Ein Elton John der vollen Klassik
In der Antike standen Orgeln noch im Zirkus. Dann wurde das Instrument heilig, auch wenn fromme Virtuosen wie Bach, Bruckner oder Olivier Messiaen es durchaus liebten, mit brausenden Fülle ihr Publikum zu überwältigen. Mit Cameron Carpenter ist das Instrument wieder dort, wo es hergekommen ist. Und das tut gut angesichts des abschreckend feierlichen Getues, das meist um die Orgel veranstaltete wird.

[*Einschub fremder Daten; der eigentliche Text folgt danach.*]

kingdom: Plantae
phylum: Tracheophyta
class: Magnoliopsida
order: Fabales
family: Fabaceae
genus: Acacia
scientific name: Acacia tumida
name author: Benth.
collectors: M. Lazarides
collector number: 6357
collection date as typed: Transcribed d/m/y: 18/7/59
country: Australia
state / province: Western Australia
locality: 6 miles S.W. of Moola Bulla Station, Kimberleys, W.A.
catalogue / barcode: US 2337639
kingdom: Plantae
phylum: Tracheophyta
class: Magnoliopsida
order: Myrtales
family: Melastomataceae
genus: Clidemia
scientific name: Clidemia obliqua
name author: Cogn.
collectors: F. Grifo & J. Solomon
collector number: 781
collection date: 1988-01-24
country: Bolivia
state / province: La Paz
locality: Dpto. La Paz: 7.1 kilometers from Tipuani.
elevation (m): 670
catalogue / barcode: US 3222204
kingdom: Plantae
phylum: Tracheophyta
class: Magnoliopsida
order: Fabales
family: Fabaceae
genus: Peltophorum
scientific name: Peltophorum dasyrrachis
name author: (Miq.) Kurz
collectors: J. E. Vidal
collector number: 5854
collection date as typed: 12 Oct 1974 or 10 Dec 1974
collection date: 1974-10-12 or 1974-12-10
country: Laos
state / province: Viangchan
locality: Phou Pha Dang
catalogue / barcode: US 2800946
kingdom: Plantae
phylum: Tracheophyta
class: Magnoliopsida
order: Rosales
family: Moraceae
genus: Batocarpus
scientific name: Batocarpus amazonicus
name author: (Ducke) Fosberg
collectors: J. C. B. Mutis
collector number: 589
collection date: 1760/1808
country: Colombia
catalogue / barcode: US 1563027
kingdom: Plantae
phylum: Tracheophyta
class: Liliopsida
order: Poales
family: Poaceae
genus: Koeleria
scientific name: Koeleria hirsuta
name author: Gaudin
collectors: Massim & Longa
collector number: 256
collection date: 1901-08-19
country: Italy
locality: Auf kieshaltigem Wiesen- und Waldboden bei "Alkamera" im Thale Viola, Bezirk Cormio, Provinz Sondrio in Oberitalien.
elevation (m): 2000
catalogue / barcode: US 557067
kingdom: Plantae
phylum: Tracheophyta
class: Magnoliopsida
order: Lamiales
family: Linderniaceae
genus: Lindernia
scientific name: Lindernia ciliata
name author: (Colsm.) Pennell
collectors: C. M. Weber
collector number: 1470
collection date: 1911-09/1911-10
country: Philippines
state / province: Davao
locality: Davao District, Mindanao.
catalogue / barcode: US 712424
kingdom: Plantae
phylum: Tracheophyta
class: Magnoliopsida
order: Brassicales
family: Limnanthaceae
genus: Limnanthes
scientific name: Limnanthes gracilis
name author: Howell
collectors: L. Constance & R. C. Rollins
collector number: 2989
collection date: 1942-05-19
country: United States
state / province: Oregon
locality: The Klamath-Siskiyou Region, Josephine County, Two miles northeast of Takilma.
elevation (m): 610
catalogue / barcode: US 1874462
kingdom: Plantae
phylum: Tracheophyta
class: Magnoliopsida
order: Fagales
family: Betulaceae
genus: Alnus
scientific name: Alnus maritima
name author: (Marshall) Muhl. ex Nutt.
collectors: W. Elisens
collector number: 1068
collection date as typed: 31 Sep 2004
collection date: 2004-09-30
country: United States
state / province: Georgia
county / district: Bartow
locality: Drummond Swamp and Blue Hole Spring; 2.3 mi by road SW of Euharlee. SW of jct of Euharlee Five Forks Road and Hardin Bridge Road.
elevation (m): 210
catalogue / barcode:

Puristen sollten allerdings die Augen schließen. Der Amerikaner spielt in knallengen Jeans und weißem Hemd, dessen Schulterklappen glitzern. Natürlich gab es zum Einstand Bach, aber keinesfalls nach der reinen Lehre. Carpenter zauberte bei der Toccata Fis-Dur mit den verschiedenen Registern des Instruments wie weiland der Dirigent Leopold Stokowski in seinen glamourösen Orchestrierungen. Dazu gestattet er sich Schattierungen der Lautstärke mit dem Schwellpedal, die 100 Philharmoniker auf dem Podium nicht so wendig wie ein einzelner herausbringen würden.
Man kam mit dem Staunen kaum hinterher. Carpenter liebt den opulenten Klang mit schnarrenden Bässen, achtet dabei aber stets auf eine optimale Durchhörbarkeit des melodischen Verlaufs. Das brillante Choralvorspiel „Jesus Christus meine Freude” und eine eher frivole eigene Serenade über B-A-C-H folgten. Dann kolorierte Carpenter ein romantisches Stück von César Franck nach und beendete den ersten Teil mit Liszts Klavierstücken „Feux follets” und „La campanella”, die er mit unglaublicher Finger- und Fußfertigkeit weniger auf äußerlichen Effekt trimmte, sondern eigenwillig als schattenhafte Geistermusik verstand, was in seiner Stimmigkeit verblüffte.
Die französisch-symphonisch angehauchte Klais-Orgel der Philharmonie passt perfekt zu Carpenters Methode, musikalische Verläufe mit unterschiedlichen Klangfarben zu unterstreichen. Natürlich schießt er da manchmal übers Ziel hinaus. Aber das Tempogefühl und die musikalische Intelligenz der Vorgangsweise wirken rundum bestechend.
Nach der Pause kehrte Carpenter als Glam-Rocker in Uniformjacke zurück, um die Chaconne aus Bachs zweiter Violinpartita mit dem Finale aus Mahlers Fünfter zu einer sehr speziellen Art von „Toccata und Fuge” zu vereinen. Das funktioniert tatsächlich, weil das Hauptthema des Mahler-Satzes bestens zur Klangcharakteristik einer Orgel passt und Carpenter nicht erst versuchte, die Instrumente nachzuahmen. Der auch unter Mahlerianern weniger geschätzte Jauchzen der Natur kam jedenfalls viel stimmiger und naiver zur Geltung als in vielen Aufführungen des Originals.
Die Ansagen blieben sachbezogen und ohne Schmäh wie „Ihr seid ein wunderbares Publikum”. Als Zugabe gab’s Bach und eine „Pop Culture Paraphrase on Michael Jacksons ,Billie Jean’“. Show, Ernst und Spaß fanden an diesem Abend bestens zueinander. Das können’s halt, die Amis. Da will man nur noch, dass Carpenter schleunigst wiederkehrt.